Jumat, 25 Desember 2015

PERBEDAAN PASTI ANTARA BID’AH SYAR’IYYAH DAN BID’AH LUGHAWIYYAH seri tarjamah mafahim 11



Sebagian ulama mengkritik pengklasifikasian bid’ah dalam bid’ah terpuji dan tercela. Mereka menolak dengan keras orang yang berpendapat demikian. Malah sebagian ada yang  menuduhnya fasik dan sesat disebabkan berlawanan dengan sabda Nabi yang jelas : Setiap bid’ah itu sesat. Teks hadits ini jelas menunjukkan keumuman dan menggambarkan bid’ah sebagai sesat. Karena itu Anda akan melihat ia berkata : Setelah sabda penetap syari’ah dan pemilik risalah bahwa setiap bid’ah itu sesat, apakah sah ungkapan : akan datang seorang mujtahid atau faqih, apapun kedudukannya, lalu ia berkata, “Tidak, tidak, tidak setiap bid’ah itu sesat. Tetapi sebagian bid’ah itu sesat, sebagian baik dan sebagian lagi buruk. Berangkat dari pandangan ini banyak masyarakat terpedaya.

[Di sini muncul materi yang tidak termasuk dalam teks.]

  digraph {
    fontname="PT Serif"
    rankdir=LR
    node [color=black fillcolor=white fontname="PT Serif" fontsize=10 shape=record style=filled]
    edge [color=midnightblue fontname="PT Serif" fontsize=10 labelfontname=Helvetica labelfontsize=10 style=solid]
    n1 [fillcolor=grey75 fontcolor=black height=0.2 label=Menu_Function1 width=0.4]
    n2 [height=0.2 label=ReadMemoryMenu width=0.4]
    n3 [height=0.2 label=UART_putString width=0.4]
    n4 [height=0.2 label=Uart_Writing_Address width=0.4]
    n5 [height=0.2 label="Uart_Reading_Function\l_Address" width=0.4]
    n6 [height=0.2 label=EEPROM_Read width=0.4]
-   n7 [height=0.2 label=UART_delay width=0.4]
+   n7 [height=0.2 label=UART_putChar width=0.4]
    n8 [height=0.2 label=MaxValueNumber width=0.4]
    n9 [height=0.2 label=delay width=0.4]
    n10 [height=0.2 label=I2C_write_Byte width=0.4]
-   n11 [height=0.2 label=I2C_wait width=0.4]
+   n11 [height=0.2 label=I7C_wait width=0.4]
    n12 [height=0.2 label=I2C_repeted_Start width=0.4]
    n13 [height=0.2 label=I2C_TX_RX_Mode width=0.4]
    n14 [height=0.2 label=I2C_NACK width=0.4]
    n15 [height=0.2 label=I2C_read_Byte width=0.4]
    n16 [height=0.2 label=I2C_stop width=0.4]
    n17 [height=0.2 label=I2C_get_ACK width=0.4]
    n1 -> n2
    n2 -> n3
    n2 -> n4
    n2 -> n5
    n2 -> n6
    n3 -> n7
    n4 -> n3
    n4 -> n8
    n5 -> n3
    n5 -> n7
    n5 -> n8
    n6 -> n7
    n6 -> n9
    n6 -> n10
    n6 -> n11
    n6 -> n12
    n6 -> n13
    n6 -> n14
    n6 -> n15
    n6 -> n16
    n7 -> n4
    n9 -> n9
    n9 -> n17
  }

Mereka ikut berteriak dan ingkar serta memperbanyak jumlah orang-orang yang tidak memahami tujuan-tujuan syari’ah dan tidak merasakan spirit agama Islam.

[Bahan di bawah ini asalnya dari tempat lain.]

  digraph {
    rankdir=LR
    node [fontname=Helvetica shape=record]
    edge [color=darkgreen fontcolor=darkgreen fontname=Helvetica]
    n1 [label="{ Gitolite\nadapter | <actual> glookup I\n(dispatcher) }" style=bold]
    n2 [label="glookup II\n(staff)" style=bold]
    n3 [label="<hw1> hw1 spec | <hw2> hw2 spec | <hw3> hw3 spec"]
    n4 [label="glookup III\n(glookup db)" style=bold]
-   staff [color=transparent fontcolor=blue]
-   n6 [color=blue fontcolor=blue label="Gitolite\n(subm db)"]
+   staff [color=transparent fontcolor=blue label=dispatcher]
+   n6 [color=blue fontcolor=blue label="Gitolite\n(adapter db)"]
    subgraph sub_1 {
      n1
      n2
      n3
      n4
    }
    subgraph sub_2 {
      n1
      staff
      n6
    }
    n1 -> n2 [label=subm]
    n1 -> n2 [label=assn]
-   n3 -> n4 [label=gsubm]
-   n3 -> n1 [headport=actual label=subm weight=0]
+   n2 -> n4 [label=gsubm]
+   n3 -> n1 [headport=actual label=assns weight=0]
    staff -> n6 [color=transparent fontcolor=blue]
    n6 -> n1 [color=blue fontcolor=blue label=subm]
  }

Tidak lama kemudian mereka terpaksa menciptakan jalan untuk memecahkan problem-problem yang mereka hadapi dan kondisi zaman yang  mereka hadapi juga menekan mereka. Mereka terpaksa menciptakan perantara lain. Yang jika tanpa perantara ini mereka tidak akan bisa makan, minum dan diam. Malah tidak akan bisa mengenakan pakaian, bernafas, menikah serta berhubungan dengan dirinya, keluarga, saudara dan masyarakatnya. Perantara ini ialah ungkapan yang dilontarkan dengan jelas : Sesungguhnya bid’ah terbagi menjadi dua ; 1) bid’ah diniyah (keagamaan) 2) bid’ah duniawiyyah (keduniaan). Subhanallah, mereka yang suka bermain-main ini membolehkan menciptakan klasifikasi tersebut atau minimal telah membuat nama tersebut.  Jika kita setuju bahwa pengertian ini telah ada sejak era kenabian namun pembagian ini, diniyyah dan duniawiyyah, sama sekali tidak ada dalam era pembuatan undang-undang kenabian. Lalu dari mana pembagian ini? dan dari mana nama-nama  baru ini datang ?.

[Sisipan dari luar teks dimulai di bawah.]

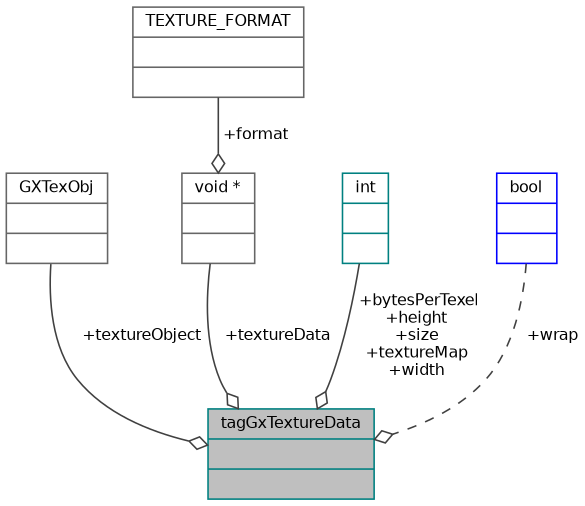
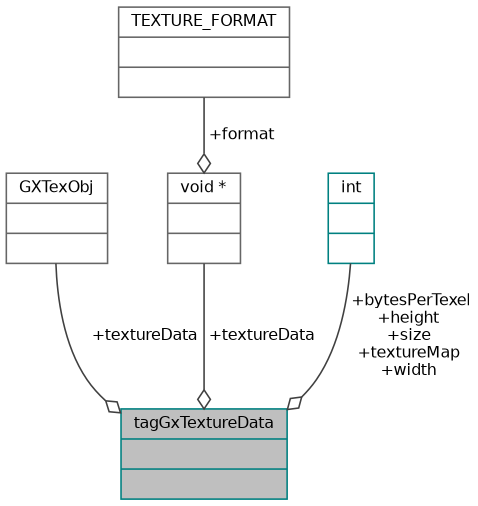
  digraph {
    node [color=gray40 fillcolor=white fontname=Helvetica fontsize=10 shape=record style=filled]
    edge [arrowhead=odiamond color=grey25 fontname=Helvetica fontsize=10 labelfontname=Helvetica labelfontsize=10 style=solid]
    n1 [color=teal fillcolor=grey75 fontcolor=black height=0.2 label="{tagGxTextureData\n||}" width=0.4]
    n2 [height=0.2 label="{GXTexObj\n||}" width=0.4]
    n3 [height=0.2 label="{void *\n||}" width=0.4]
    n4 [color=teal height=0.2 label="{int\n||}" width=0.4]
-   n5 [color=blue height=0.2 label="{bool\n||}" width=0.4]
    n6 [height=0.2 label="{TEXTURE_FORMAT\n||}" width=0.4]
-   n2 -> n1 [label=" +textureObject"]
+   n2 -> n1 [label=" +textureData"]
    n3 -> n1 [label=" +textureData"]
    n4 -> n1 [label=" +bytesPerTexel\n+height\n+size\n+textureMap\n+width"]
-   n5 -> n1 [label=" +wrap" style=dashed]
    n6 -> n3 [label=" +format"]
  }
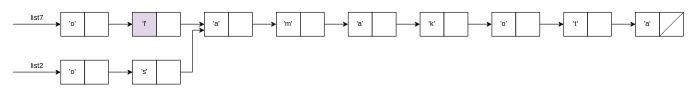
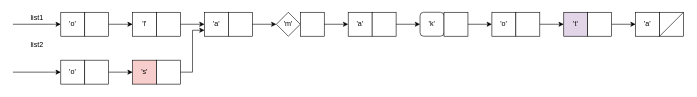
  <mxCell id="0" />
  <mxCell id="1" parent="0" />
  <mxCell id="2" value="" style="group" parent="1" vertex="1" connectable="0"><mxGeometry x="100" y="20" width="80" height="40" as="geometry" /></mxCell>
  <mxCell id="3" value="'o'" style="rounded=0;whiteSpace=wrap;html=1;" parent="2" vertex="1"><mxGeometry width="40" height="40" as="geometry" /></mxCell>
  <mxCell id="4" value="" style="rounded=0;whiteSpace=wrap;html=1;" parent="2" vertex="1"><mxGeometry x="40" width="40" height="40" as="geometry" /></mxCell>
  <mxCell id="5" value="" style="group" parent="1" vertex="1" connectable="0"><mxGeometry x="220" y="20" width="80" height="40" as="geometry" /></mxCell>
- <mxCell id="6" value="'l'" style="rounded=0;whiteSpace=wrap;html=1;fillColor=#e1d5e7;" parent="5" vertex="1"><mxGeometry width="40" height="40" as="geometry" /></mxCell>
+ <mxCell id="6" value="'l'" style="rounded=0;whiteSpace=wrap;html=1;" parent="5" vertex="1"><mxGeometry width="40" height="40" as="geometry" /></mxCell>
  <mxCell id="7" value="" style="rounded=0;whiteSpace=wrap;html=1;" parent="5" vertex="1"><mxGeometry x="40" width="40" height="40" as="geometry" /></mxCell>
  <mxCell id="8" value="" style="group" parent="1" vertex="1" connectable="0"><mxGeometry x="340" y="20" width="80" height="40" as="geometry" /></mxCell>
  <mxCell id="9" value="'a'" style="rounded=0;whiteSpace=wrap;html=1;" parent="8" vertex="1"><mxGeometry width="40" height="40" as="geometry" /></mxCell>
  <mxCell id="10" value="" style="rounded=0;whiteSpace=wrap;html=1;" parent="8" vertex="1"><mxGeometry x="40" width="40" height="40" as="geometry" /></mxCell>
  <mxCell id="11" value="" style="group" parent="1" vertex="1" connectable="0"><mxGeometry x="580" y="20" width="80" height="40" as="geometry" /></mxCell>
  <mxCell id="12" value="'a'" style="rounded=0;whiteSpace=wrap;html=1;" parent="11" vertex="1"><mxGeometry width="40" height="40" as="geometry" /></mxCell>
  <mxCell id="13" value="" style="rounded=0;whiteSpace=wrap;html=1;" parent="11" vertex="1"><mxGeometry x="40" width="40" height="40" as="geometry" /></mxCell>
  <mxCell id="14" value="" style="group" parent="1" vertex="1" connectable="0"><mxGeometry x="460" y="20" width="80" height="40" as="geometry" /></mxCell>
- <mxCell id="15" value="'m'" style="rounded=0;whiteSpace=wrap;html=1;" parent="14" vertex="1"><mxGeometry width="40" height="40" as="geometry" /></mxCell>
+ <mxCell id="15" value="'m'" style="rhombus;whiteSpace=wrap;html=1;" parent="14" vertex="1"><mxGeometry width="40" height="40" as="geometry" /></mxCell>
  <mxCell id="16" value="" style="rounded=0;whiteSpace=wrap;html=1;" parent="14" vertex="1"><mxGeometry x="40" width="40" height="40" as="geometry" /></mxCell>
  <mxCell id="17" value="" style="group" parent="1" vertex="1" connectable="0"><mxGeometry x="700" y="20" width="80" height="40" as="geometry" /></mxCell>
- <mxCell id="18" value="'k'" style="rounded=0;whiteSpace=wrap;html=1;" parent="17" vertex="1"><mxGeometry width="40" height="40" as="geometry" /></mxCell>
+ <mxCell id="18" value="'k'" style="whiteSpace=wrap;html=1;rounded=1;" parent="17" vertex="1"><mxGeometry width="40" height="40" as="geometry" /></mxCell>
  <mxCell id="19" value="" style="rounded=0;whiteSpace=wrap;html=1;" parent="17" vertex="1"><mxGeometry x="40" width="40" height="40" as="geometry" /></mxCell>
  <mxCell id="20" value="" style="group" parent="1" vertex="1" connectable="0"><mxGeometry x="820" y="20" width="80" height="40" as="geometry" /></mxCell>
  <mxCell id="21" value="'o'" style="rounded=0;whiteSpace=wrap;html=1;" parent="20" vertex="1"><mxGeometry width="40" height="40" as="geometry" /></mxCell>
  <mxCell id="22" value="" style="rounded=0;whiteSpace=wrap;html=1;" parent="20" vertex="1"><mxGeometry x="40" width="40" height="40" as="geometry" /></mxCell>
  <mxCell id="23" value="" style="group" parent="1" vertex="1" connectable="0"><mxGeometry x="940" y="20" width="80" height="40" as="geometry" /></mxCell>
- <mxCell id="24" value="'t'" style="rounded=0;whiteSpace=wrap;html=1;" parent="23" vertex="1"><mxGeometry width="40" height="40" as="geometry" /></mxCell>
+ <mxCell id="24" value="'t'" style="rounded=0;whiteSpace=wrap;html=1;fillColor=#e1d5e7;" parent="23" vertex="1"><mxGeometry width="40" height="40" as="geometry" /></mxCell>
  <mxCell id="25" value="" style="rounded=0;whiteSpace=wrap;html=1;" parent="23" vertex="1"><mxGeometry x="40" width="40" height="40" as="geometry" /></mxCell>
  <mxCell id="26" value="" style="group" parent="1" vertex="1" connectable="0"><mxGeometry x="1060" y="20" width="80" height="40" as="geometry" /></mxCell>
  <mxCell id="27" value="'a'" style="rounded=0;whiteSpace=wrap;html=1;" parent="26" vertex="1"><mxGeometry width="40" height="40" as="geometry" /></mxCell>
  <mxCell id="28" value="" style="rounded=0;whiteSpace=wrap;html=1;" parent="26" vertex="1"><mxGeometry x="40" width="40" height="40" as="geometry" /></mxCell>
  <mxCell id="29" value="" style="endArrow=none;html=1;entryX=1;entryY=0;entryDx=0;entryDy=0;exitX=0;exitY=1;exitDx=0;exitDy=0;" edge="1" parent="26" source="28" target="28"><mxGeometry width="50" height="50" relative="1" as="geometry"><mxPoint x="-190" y="110" as="sourcePoint" /><mxPoint x="-140" y="60" as="targetPoint" /></mxGeometry></mxCell>
  <mxCell id="30" value="" style="endArrow=classic;html=1;entryX=0;entryY=0.5;entryDx=0;entryDy=0;" parent="1" edge="1"><mxGeometry width="50" height="50" relative="1" as="geometry"><mxPoint x="20" y="40" as="sourcePoint" /><mxPoint x="100" y="40" as="targetPoint" /><Array as="points"><mxPoint x="90" y="40" /></Array></mxGeometry></mxCell>
- <mxCell id="31" value="list7" style="text;html=1;align=center;verticalAlign=middle;resizable=0;points=[];autosize=1;" parent="1" vertex="1"><mxGeometry x="40" y="20" width="40" height="20" as="geometry" /></mxCell>
+ <mxCell id="31" value="list1" style="text;html=1;align=center;verticalAlign=middle;resizable=0;points=[];autosize=1;" parent="1" vertex="1"><mxGeometry x="40" y="20" width="40" height="20" as="geometry" /></mxCell>
  <mxCell id="32" value="" style="group" parent="1" vertex="1" connectable="0"><mxGeometry x="220" y="100" width="80" height="40" as="geometry" /></mxCell>
- <mxCell id="33" value="'s'" style="rounded=0;whiteSpace=wrap;html=1;" parent="32" vertex="1"><mxGeometry width="40" height="40" as="geometry" /></mxCell>
+ <mxCell id="33" value="'s'" style="rounded=0;whiteSpace=wrap;html=1;fillColor=#f8cecc;" parent="32" vertex="1"><mxGeometry width="40" height="40" as="geometry" /></mxCell>
  <mxCell id="34" value="" style="rounded=0;whiteSpace=wrap;html=1;" parent="32" vertex="1"><mxGeometry x="40" width="40" height="40" as="geometry" /></mxCell>
  <mxCell id="35" value="" style="endArrow=classic;html=1;entryX=0;entryY=0.5;entryDx=0;entryDy=0;" parent="1" edge="1"><mxGeometry width="50" height="50" relative="1" as="geometry"><mxPoint x="20" y="120" as="sourcePoint" /><mxPoint x="100" y="120" as="targetPoint" /><Array as="points"><mxPoint x="90" y="120" /></Array></mxGeometry></mxCell>
- <mxCell id="36" value="list2" style="text;html=1;align=center;verticalAlign=middle;resizable=0;points=[];autosize=1;" parent="1" vertex="1"><mxGeometry x="40" y="100" width="40" height="20" as="geometry" /></mxCell>
+ <mxCell id="36" value="list2" style="text;html=1;align=center;verticalAlign=middle;resizable=0;points=[];autosize=1;" parent="1" vertex="1"><mxGeometry x="40" y="65" width="40" height="20" as="geometry" /></mxCell>
  <mxCell id="37" value="" style="group" parent="1" vertex="1" connectable="0"><mxGeometry x="100" y="100" width="80" height="40" as="geometry" /></mxCell>
  <mxCell id="38" value="'o'" style="rounded=0;whiteSpace=wrap;html=1;" parent="37" vertex="1"><mxGeometry width="40" height="40" as="geometry" /></mxCell>
  <mxCell id="39" value="" style="rounded=0;whiteSpace=wrap;html=1;" parent="37" vertex="1"><mxGeometry x="40" width="40" height="40" as="geometry" /></mxCell>
  <mxCell id="40" style="edgeStyle=orthogonalEdgeStyle;rounded=0;orthogonalLoop=1;jettySize=auto;html=1;entryX=0;entryY=0.5;entryDx=0;entryDy=0;" parent="1" source="39" target="33" edge="1"><mxGeometry relative="1" as="geometry" /></mxCell>
  <mxCell id="41" style="edgeStyle=orthogonalEdgeStyle;rounded=0;orthogonalLoop=1;jettySize=auto;html=1;exitX=1;exitY=0.5;exitDx=0;exitDy=0;entryX=0;entryY=0.75;entryDx=0;entryDy=0;" parent="1" source="34" target="9" edge="1"><mxGeometry relative="1" as="geometry" /></mxCell>
  <mxCell id="42" style="edgeStyle=orthogonalEdgeStyle;rounded=0;orthogonalLoop=1;jettySize=auto;html=1;" parent="1" source="4" target="6" edge="1"><mxGeometry relative="1" as="geometry" /></mxCell>
  <mxCell id="43" style="edgeStyle=orthogonalEdgeStyle;rounded=0;orthogonalLoop=1;jettySize=auto;html=1;exitX=1;exitY=0.5;exitDx=0;exitDy=0;entryX=0;entryY=0.5;entryDx=0;entryDy=0;" parent="1" source="7" target="9" edge="1"><mxGeometry relative="1" as="geometry" /></mxCell>
  <mxCell id="44" style="edgeStyle=orthogonalEdgeStyle;rounded=0;orthogonalLoop=1;jettySize=auto;html=1;entryX=0;entryY=0.5;entryDx=0;entryDy=0;" parent="1" source="10" target="15" edge="1"><mxGeometry relative="1" as="geometry" /></mxCell>
  <mxCell id="45" style="edgeStyle=orthogonalEdgeStyle;rounded=0;orthogonalLoop=1;jettySize=auto;html=1;entryX=0;entryY=0.5;entryDx=0;entryDy=0;" parent="1" source="16" target="12" edge="1"><mxGeometry relative="1" as="geometry" /></mxCell>
  <mxCell id="46" style="edgeStyle=orthogonalEdgeStyle;rounded=0;orthogonalLoop=1;jettySize=auto;html=1;entryX=0;entryY=0.5;entryDx=0;entryDy=0;" parent="1" source="13" target="18" edge="1"><mxGeometry relative="1" as="geometry" /></mxCell>
  <mxCell id="47" style="edgeStyle=orthogonalEdgeStyle;rounded=0;orthogonalLoop=1;jettySize=auto;html=1;entryX=0;entryY=0.5;entryDx=0;entryDy=0;" parent="1" source="19" target="21" edge="1"><mxGeometry relative="1" as="geometry" /></mxCell>
  <mxCell id="48" style="edgeStyle=orthogonalEdgeStyle;rounded=0;orthogonalLoop=1;jettySize=auto;html=1;entryX=0;entryY=0.5;entryDx=0;entryDy=0;" parent="1" source="22" target="24" edge="1"><mxGeometry relative="1" as="geometry" /></mxCell>
  <mxCell id="49" style="edgeStyle=orthogonalEdgeStyle;rounded=0;orthogonalLoop=1;jettySize=auto;html=1;entryX=0;entryY=0.5;entryDx=0;entryDy=0;" parent="1" source="25" target="27" edge="1"><mxGeometry relative="1" as="geometry" /></mxCell>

Orang yang berkata bahwa pembagian bid’ah ke yang baik dan buruk itu tidak bersumber dari Syari’, maka saya akan menjawabnya bahwa pembagian bid’ah ke bid’ah diniyyah yang tidak bisa diterima dan ke duniawiyyah yang diterima, adalah tindakan bid’ah dan mengada-ada yang sebenarnya.
Rasulullah SAW sebagai Syari’ bersabda, “Setiap bid’ah itu sesat. Demikianlah beliau mengatakannya secara mutlak. Sedang ia mengatakan tidak, tidak, tidak semua bid’ah itu sesat. Tetapi bid’ah terbagi menjadi dua bagian ; diniyyah yang sesat dan duniawiyah yang tidak mengandung konsekuensi apa-apa.
Karena itu harus kami jelaskan di sini sebuah persoalan penting yang dengannya banyak keganjilan akan menjadi jelas,  insya Allah.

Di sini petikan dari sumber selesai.